The first negotiation session of UN talks on climate closed in Geneva with an increasing focus on the need for immediate action on climate change.

The talks produced the first draft of a possible "Paris Agreement" which will be negotiated throughout the year, before being finally agreed in the French capital in December.

The final day of talks were heated over exchanges about 'carbon markets' and as hundreds of organisations from across the world warned of risks to the right to food if misguided policies on land use and climate are applied.

Lidy Nacpil, coordinator of Jubilee South Asia Pacific Movement on Debt and Development, in a briefing to the press, quoted the letter saying, "land is essential for our food and our livelihoods. It is the basis of our communities, our cultures and our spiritualities... We cannot allow policies and actions that will further threaten peoples' rights to food, to land and the commons."

Commenting on other areas of interest at the negotiations, observers like Asad Rehman, Head of International Climate, Friends of the Earth (EWNI), noted that "Geneva drew a line in the sand between those governments who are taking the warnings of climate science seriously, and are looking to protect the wellbeing of their citizens and those who seem more interested in protecting short term 'business as usual' interests”.

Those that recognize the urgency of the climate crisis, he observed, demanded concrete steps to increase action in the critical pre-2020 period through stronger targets, more finance and technology transfers and by focusing on transforming our polluting energy system.
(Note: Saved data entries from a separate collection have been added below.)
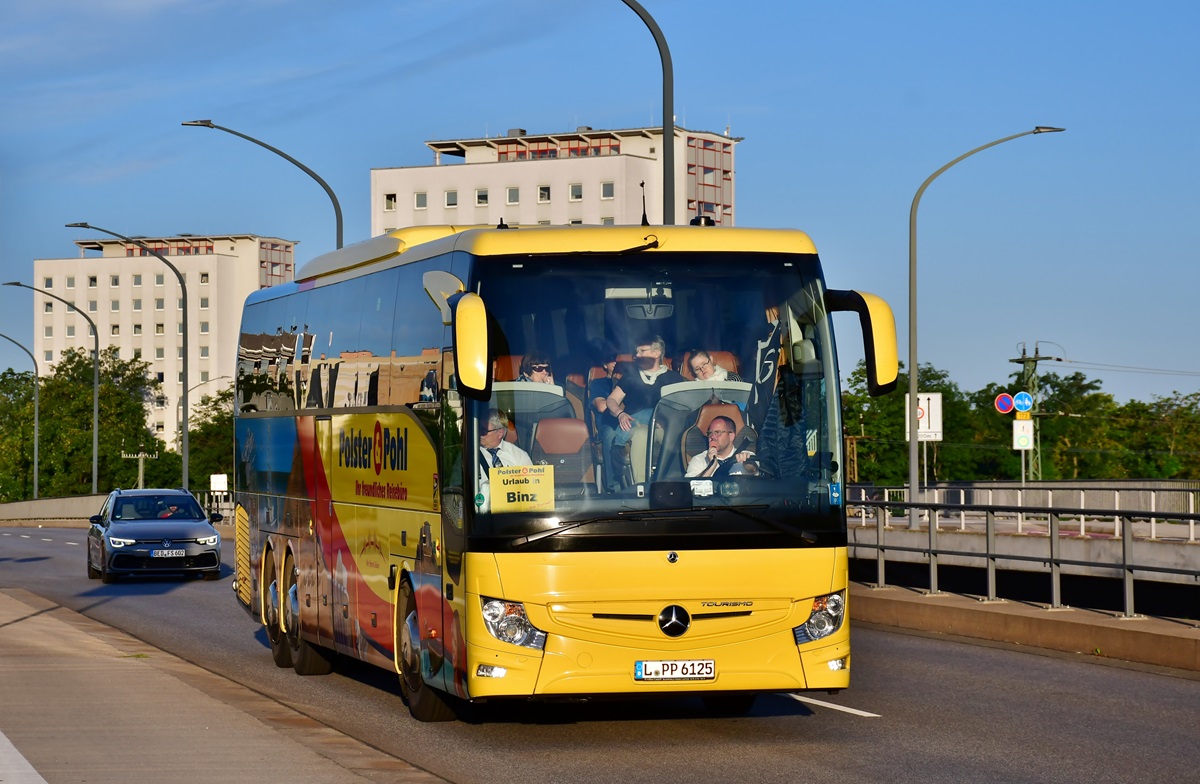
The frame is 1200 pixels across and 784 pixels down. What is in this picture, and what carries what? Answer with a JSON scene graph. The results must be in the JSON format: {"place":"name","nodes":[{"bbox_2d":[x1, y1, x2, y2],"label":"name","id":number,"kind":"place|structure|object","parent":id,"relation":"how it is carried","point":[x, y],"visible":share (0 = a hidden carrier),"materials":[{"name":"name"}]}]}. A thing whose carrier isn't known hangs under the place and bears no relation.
{"place":"outdoors","nodes":[
{"label":"outdoors","id":0,"kind":"place"},
{"bbox_2d":[0,494,106,522],"label":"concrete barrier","id":1,"kind":"structure","parent":0,"point":[12,505],"materials":[{"name":"grey concrete"}]},
{"bbox_2d":[38,231,304,455],"label":"apartment building","id":2,"kind":"structure","parent":0,"point":[207,257],"materials":[{"name":"beige paint"}]},
{"bbox_2d":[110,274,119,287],"label":"window","id":3,"kind":"structure","parent":2,"relation":"in","point":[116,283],"materials":[{"name":"grey glass"}]},
{"bbox_2d":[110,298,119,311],"label":"window","id":4,"kind":"structure","parent":2,"relation":"in","point":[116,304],"materials":[{"name":"grey glass"}]},
{"bbox_2d":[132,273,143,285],"label":"window","id":5,"kind":"structure","parent":2,"relation":"in","point":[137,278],"materials":[{"name":"white"}]},
{"bbox_2d":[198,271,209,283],"label":"window","id":6,"kind":"structure","parent":2,"relation":"in","point":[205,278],"materials":[{"name":"white"}]},
{"bbox_2d":[0,589,450,783],"label":"pavement","id":7,"kind":"structure","parent":0,"point":[209,738],"materials":[{"name":"grey concrete"}]},
{"bbox_2d":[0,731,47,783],"label":"road marking","id":8,"kind":"object","parent":7,"relation":"on","point":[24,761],"visible":0.98,"materials":[{"name":"white"}]},
{"bbox_2d":[371,123,741,231],"label":"apartment building","id":9,"kind":"structure","parent":0,"point":[429,222],"materials":[{"name":"beige paint"}]},
{"bbox_2d":[384,193,396,210],"label":"window","id":10,"kind":"structure","parent":9,"relation":"in","point":[388,199],"materials":[{"name":"white"}]},
{"bbox_2d":[414,192,427,208],"label":"window","id":11,"kind":"structure","parent":9,"relation":"in","point":[420,201],"materials":[{"name":"white"}]},
{"bbox_2d":[444,190,457,206],"label":"window","id":12,"kind":"structure","parent":9,"relation":"in","point":[450,194],"materials":[{"name":"white"}]},
{"bbox_2d":[475,189,488,205],"label":"window","id":13,"kind":"structure","parent":9,"relation":"in","point":[483,194],"materials":[{"name":"white"}]},
{"bbox_2d":[505,186,519,204],"label":"window","id":14,"kind":"structure","parent":9,"relation":"in","point":[513,197],"materials":[{"name":"white"}]},
{"bbox_2d":[538,185,550,201],"label":"window","id":15,"kind":"structure","parent":9,"relation":"in","point":[545,192],"materials":[{"name":"white"}]},
{"bbox_2d":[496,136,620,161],"label":"window","id":16,"kind":"structure","parent":9,"relation":"in","point":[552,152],"materials":[{"name":"red"}]},
{"bbox_2d":[568,184,582,201],"label":"window","id":17,"kind":"structure","parent":9,"relation":"in","point":[577,190],"materials":[{"name":"white"}]},
{"bbox_2d":[600,182,614,199],"label":"window","id":18,"kind":"structure","parent":9,"relation":"in","point":[610,187],"materials":[{"name":"grey glass"}]},
{"bbox_2d":[0,518,1198,781],"label":"road","id":19,"kind":"structure","parent":0,"point":[846,722],"materials":[{"name":"grey asphalt"}]},
{"bbox_2d":[86,488,225,585],"label":"car","id":20,"kind":"object","parent":19,"relation":"on","point":[191,526],"visible":0.98,"materials":[{"name":"grey metal"}]},
{"bbox_2d":[150,548,184,557],"label":"license plate","id":21,"kind":"object","parent":20,"relation":"attached to","point":[165,551],"visible":0.98,"materials":[{"name":"metal"}]},
{"bbox_2d":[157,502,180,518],"label":"person","id":22,"kind":"object","parent":20,"relation":"in","point":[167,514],"visible":0.31},
{"bbox_2d":[226,221,883,722],"label":"bus","id":23,"kind":"object","parent":19,"relation":"on","point":[304,502],"visible":0.94,"materials":[{"name":"yellow metal"}]},
{"bbox_2d":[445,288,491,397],"label":"side mirror","id":24,"kind":"object","parent":23,"relation":"attached to","point":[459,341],"visible":0.98,"materials":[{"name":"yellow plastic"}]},
{"bbox_2d":[477,410,532,504],"label":"man","id":25,"kind":"object","parent":23,"relation":"in","point":[492,435],"visible":0.31},
{"bbox_2d":[487,463,554,511],"label":"yellow sign","id":26,"kind":"object","parent":23,"relation":"in","point":[522,486],"visible":0.98,"materials":[{"name":"yellow paper"}]},
{"bbox_2d":[489,380,573,447],"label":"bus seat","id":27,"kind":"object","parent":23,"relation":"in","point":[520,409],"visible":0.3,"materials":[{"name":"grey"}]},
{"bbox_2d":[513,352,555,385],"label":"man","id":28,"kind":"object","parent":23,"relation":"in","point":[540,376],"visible":0.27},
{"bbox_2d":[532,415,592,492],"label":"bus seat","id":29,"kind":"object","parent":23,"relation":"in","point":[547,444],"visible":0.49,"materials":[{"name":"leather"}]},
{"bbox_2d":[597,336,675,491],"label":"man","id":30,"kind":"object","parent":23,"relation":"in","point":[656,351],"visible":0.62},
{"bbox_2d":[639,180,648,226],"label":"antenna","id":31,"kind":"object","parent":23,"relation":"on","point":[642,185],"visible":0.63,"materials":[{"name":"black"}]},
{"bbox_2d":[634,660,715,680],"label":"license plate","id":32,"kind":"object","parent":23,"relation":"attached to","point":[677,673],"visible":0.96,"materials":[{"name":"white metal"}]},
{"bbox_2d":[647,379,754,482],"label":"bus seat","id":33,"kind":"object","parent":23,"relation":"in","point":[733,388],"visible":0.35,"materials":[{"name":"brown leather"}]},
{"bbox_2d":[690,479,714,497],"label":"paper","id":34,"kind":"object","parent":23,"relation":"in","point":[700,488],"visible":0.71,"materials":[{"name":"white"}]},
{"bbox_2d":[684,349,735,383],"label":"woman","id":35,"kind":"object","parent":23,"relation":"in","point":[696,362],"visible":0.3},
{"bbox_2d":[685,414,757,479],"label":"man","id":36,"kind":"object","parent":23,"relation":"in","point":[716,430],"visible":0.63},
{"bbox_2d":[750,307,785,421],"label":"flag","id":37,"kind":"object","parent":23,"relation":"in","point":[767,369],"visible":0.51,"materials":[{"name":"fabric"}]},
{"bbox_2d":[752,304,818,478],"label":"jacket","id":38,"kind":"object","parent":23,"relation":"in","point":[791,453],"visible":0.54,"materials":[{"name":"fabric"}]},
{"bbox_2d":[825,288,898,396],"label":"side mirror","id":39,"kind":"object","parent":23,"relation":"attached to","point":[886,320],"visible":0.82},
{"bbox_2d":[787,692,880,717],"label":"road marking","id":40,"kind":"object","parent":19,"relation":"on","point":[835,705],"visible":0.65,"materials":[{"name":"white paint"}]},
{"bbox_2d":[0,0,1199,409],"label":"sky","id":41,"kind":"structure","parent":0,"point":[508,108],"materials":[{"name":"blue"}]},
{"bbox_2d":[994,392,1015,414],"label":"round sign","id":42,"kind":"object","parent":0,"point":[1008,404],"visible":0.94,"materials":[{"name":"red metal"}]},
{"bbox_2d":[1012,390,1032,412],"label":"round sign","id":43,"kind":"object","parent":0,"point":[1022,402],"visible":0.94,"materials":[{"name":"blue metal"}]},
{"bbox_2d":[1012,418,1033,449],"label":"white sign","id":44,"kind":"object","parent":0,"point":[1025,423],"visible":0.88,"materials":[{"name":"white metal"}]},
{"bbox_2d":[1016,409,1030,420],"label":"yellow sign","id":45,"kind":"object","parent":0,"point":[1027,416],"visible":0.75,"materials":[{"name":"yellow"}]},
{"bbox_2d":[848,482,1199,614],"label":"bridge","id":46,"kind":"structure","parent":0,"point":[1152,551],"materials":[{"name":"grey concrete"}]},
{"bbox_2d":[847,481,1199,536],"label":"railing","id":47,"kind":"object","parent":46,"relation":"on","point":[1152,505],"visible":0.54,"materials":[{"name":"metal"}]},
{"bbox_2d":[851,582,1198,672],"label":"curb","id":48,"kind":"structure","parent":0,"point":[1041,617],"materials":[{"name":"concrete"}]},
{"bbox_2d":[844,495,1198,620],"label":"railing","id":49,"kind":"object","parent":48,"relation":"on","point":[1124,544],"visible":0.88,"materials":[{"name":"grey metal"}]},
{"label":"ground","id":50,"kind":"structure","parent":0},
{"bbox_2d":[0,331,40,504],"label":"street lamp","id":51,"kind":"object","parent":50,"relation":"on","point":[35,453],"visible":0.99,"materials":[{"name":"grey metal"}]},
{"bbox_2d":[6,282,102,499],"label":"street lamp","id":52,"kind":"object","parent":50,"relation":"on","point":[96,416],"visible":0.97,"materials":[{"name":"metal"}]},
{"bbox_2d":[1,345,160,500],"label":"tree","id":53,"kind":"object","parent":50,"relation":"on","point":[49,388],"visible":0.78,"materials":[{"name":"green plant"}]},
{"bbox_2d":[66,224,181,493],"label":"street lamp","id":54,"kind":"object","parent":50,"relation":"on","point":[181,337],"visible":0.91,"materials":[{"name":"metal"}]},
{"bbox_2d":[120,447,158,488],"label":"utility pole","id":55,"kind":"object","parent":50,"relation":"on","point":[140,456],"visible":0.65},
{"bbox_2d":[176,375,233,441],"label":"street lamp","id":56,"kind":"object","parent":50,"relation":"on","point":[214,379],"visible":0.5,"materials":[{"name":"metal"}]},
{"bbox_2d":[186,385,233,495],"label":"tree","id":57,"kind":"object","parent":50,"relation":"on","point":[228,418],"visible":0.41,"materials":[{"name":"green plant"}]},
{"bbox_2d":[210,473,228,493],"label":"white sign","id":58,"kind":"object","parent":50,"relation":"on","point":[218,486],"visible":0.8,"materials":[{"name":"white"}]},
{"bbox_2d":[181,118,343,247],"label":"street lamp","id":59,"kind":"object","parent":50,"relation":"on","point":[332,197],"visible":0.42,"materials":[{"name":"metal"}]},
{"bbox_2d":[620,0,676,223],"label":"street lamp","id":60,"kind":"object","parent":50,"relation":"on","point":[663,108],"visible":0.6,"materials":[{"name":"metal"}]},
{"bbox_2d":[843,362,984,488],"label":"tree","id":61,"kind":"object","parent":50,"relation":"on","point":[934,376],"visible":0.54,"materials":[{"name":"green plant"}]},
{"bbox_2d":[907,125,1064,526],"label":"street lamp","id":62,"kind":"object","parent":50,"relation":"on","point":[911,477],"visible":0.99,"materials":[{"name":"grey metal"}]},
{"bbox_2d":[905,392,943,441],"label":"road sign","id":63,"kind":"object","parent":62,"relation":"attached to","point":[939,428],"visible":0.68,"materials":[{"name":"white metal"}]},
{"bbox_2d":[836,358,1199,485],"label":"tree row","id":64,"kind":"object","parent":50,"relation":"on","point":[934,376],"visible":0.47,"materials":[{"name":"green plant"}]},
{"bbox_2d":[1009,341,1057,485],"label":"utility pole","id":65,"kind":"object","parent":50,"relation":"on","point":[1032,360],"visible":0.49,"materials":[{"name":"metal"}]},
{"bbox_2d":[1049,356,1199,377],"label":"power line","id":66,"kind":"object","parent":65,"relation":"attached to","point":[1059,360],"visible":0.94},
{"bbox_2d":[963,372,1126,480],"label":"tree","id":67,"kind":"object","parent":50,"relation":"on","point":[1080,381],"visible":0.57,"materials":[{"name":"green plant"}]},
{"bbox_2d":[1119,390,1199,478],"label":"tree","id":68,"kind":"object","parent":50,"relation":"on","point":[1194,395],"visible":0.73,"materials":[{"name":"green plant"}]}
]}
“The outcome is still up in the air but it's clear that deeper emissions reductions in the short term will need to be part of any effective agreement in Paris," said Asad.


"Africans are increasingly worried about some of the so-called climate 'solutions' that are proposed here. Some of these failed experiments like soil carbon markets and land use in mitigation are thinly disguised code for incentives to grab up African land as we have seen happening over the last couple of years,” stated Mithika Mwenda, General Secretary of the Pan African Climate Justice Alliance (PACJA). “Governments must learn from the biofuels disaster and stop such proposals in their tracks."